======== Text section ========

Some of the clients involved with Applied Minds include General Motors, Intel, Smithsonian, Northrop Grumman, Lockheed Martin, Herman Miller, Harris Corporation, Sony, Sun Microsystems, and every branch of the United States military.

In 2005, through a partnership with Herman Miller, Applied Minds created a technology to scramble conversations for the privacy and productivity of office workers. Called Babble, the device uses a sound processor to capture voices within range and then repeats back random segments of speech to create an undecipherable hum of background noise. Babble earned several awards for Herman Miller in 2005: the Best of Innovations Award from the Consumer Electronics Association, Best of NeoCon Gold Award in Workplace Technology, and inclusion on Esquire Magazine's annual "Best and Brightest" list.

The Air Force through its Air Force Research Lab were researching ways to minimize and prevent helicopter brownout conditions, which occur when rotors kick up fine sand, dust, and debris, reducing visibility and leading to three out of four chopper accidents overseas. Applied Minds produced a prototype for a Photographic Landing Augmentation System for Helicopters (or PhLASH), which uses high-intensity infrared strobes to capture a series of high-resolution images of the landing area before brownout occurs. The system then processes these images into a video-like display that is geo-rectified to the aircraft's current position, so the pilot can navigate the simulated landing area from the instrument panel regardless of visibility conditions outside. In 2007, the Office of the Secretary of Defense selected the PhLASH "see and remember" prototype system to receive quick-reaction funding to develop a permanent installation onboard military helicopters.

In 2010, a Mayflower test satellite built by Applied Minds in partnership with Northrop Grumman became the first commercial CubeSat deployed into orbit by SpaceX, and the first spacecraft to prove the viability of a novel solar cell deployment system.

In 2013, an Apple lawsuit against Samsung over the pinch-to-zoom feature was invalidated because the function was previously patented to Applied Minds cofounders Ferren and Hillis in 2005 to describe multi-touch gestures.

To enable troops to build on-demand solutions to their challenges, Applied Minds worked with the Army's Rapid Equipping Force (REF) to create deployable Expeditionary Lab – Mobile (ELM) modules. Enclosed in a standard 20-foot container that can be transported by helicopter, the ELMs include 3D printers, CNC machines, laser cutters, plasma cutters, welding equipment, and other rapid prototyping tools. The mobile laboratories enable engineers to design and fabricate technologies to address the problems they encounter in remote outposts, where it typically takes years to deliver new technologies. The first ELMs were deployed to forward operating bases by the Army in 2012 and 2013.

========

→ Task description
Reproduce the part of the Applied Minds text that opens with the words containing "Some of the" and closes with "United States military.".

======== Entries provided ========

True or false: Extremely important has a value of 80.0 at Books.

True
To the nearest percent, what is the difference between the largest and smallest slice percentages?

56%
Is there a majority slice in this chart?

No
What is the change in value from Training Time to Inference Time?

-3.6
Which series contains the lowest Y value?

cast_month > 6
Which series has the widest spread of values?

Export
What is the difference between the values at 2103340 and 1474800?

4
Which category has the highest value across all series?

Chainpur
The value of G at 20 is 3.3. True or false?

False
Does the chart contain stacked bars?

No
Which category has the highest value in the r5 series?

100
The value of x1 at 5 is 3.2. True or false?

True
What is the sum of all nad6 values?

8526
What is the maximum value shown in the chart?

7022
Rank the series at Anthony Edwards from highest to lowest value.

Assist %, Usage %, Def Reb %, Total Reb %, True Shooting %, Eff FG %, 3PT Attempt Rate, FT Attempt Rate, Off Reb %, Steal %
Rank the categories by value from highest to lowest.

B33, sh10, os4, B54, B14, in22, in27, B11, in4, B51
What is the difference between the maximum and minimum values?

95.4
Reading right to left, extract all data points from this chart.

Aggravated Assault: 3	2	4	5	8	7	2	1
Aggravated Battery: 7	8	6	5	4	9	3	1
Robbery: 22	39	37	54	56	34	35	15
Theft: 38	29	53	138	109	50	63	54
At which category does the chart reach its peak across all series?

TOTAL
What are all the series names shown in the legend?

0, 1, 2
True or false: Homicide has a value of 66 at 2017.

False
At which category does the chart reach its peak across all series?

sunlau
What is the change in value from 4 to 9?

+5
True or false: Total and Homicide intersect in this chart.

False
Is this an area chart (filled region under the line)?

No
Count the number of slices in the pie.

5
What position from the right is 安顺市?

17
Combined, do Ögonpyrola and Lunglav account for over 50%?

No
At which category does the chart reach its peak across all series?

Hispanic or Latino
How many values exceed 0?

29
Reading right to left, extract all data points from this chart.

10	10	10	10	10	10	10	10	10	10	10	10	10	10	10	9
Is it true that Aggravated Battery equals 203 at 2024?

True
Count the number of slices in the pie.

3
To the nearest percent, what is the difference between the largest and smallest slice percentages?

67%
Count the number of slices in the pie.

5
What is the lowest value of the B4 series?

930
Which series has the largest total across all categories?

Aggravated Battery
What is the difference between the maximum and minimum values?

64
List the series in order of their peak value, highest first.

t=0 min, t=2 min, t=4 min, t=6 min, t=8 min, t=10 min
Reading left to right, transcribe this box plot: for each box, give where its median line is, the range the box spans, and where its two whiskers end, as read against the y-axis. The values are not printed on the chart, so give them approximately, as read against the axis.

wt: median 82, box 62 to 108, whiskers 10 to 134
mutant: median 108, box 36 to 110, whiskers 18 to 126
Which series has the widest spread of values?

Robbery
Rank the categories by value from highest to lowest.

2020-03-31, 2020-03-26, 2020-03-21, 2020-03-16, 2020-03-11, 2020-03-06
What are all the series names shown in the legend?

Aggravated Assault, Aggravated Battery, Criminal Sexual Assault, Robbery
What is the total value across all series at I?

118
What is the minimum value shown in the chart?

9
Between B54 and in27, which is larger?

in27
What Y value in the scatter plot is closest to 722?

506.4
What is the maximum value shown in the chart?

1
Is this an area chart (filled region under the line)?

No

========

→ Solved problem
Some of the clients involved with Applied Minds include General Motors, Intel, Smithsonian, Northrop Grumman, Lockheed Martin, Herman Miller, Harris Corporation, Sony, Sun Microsystems, and every branch of the United States military.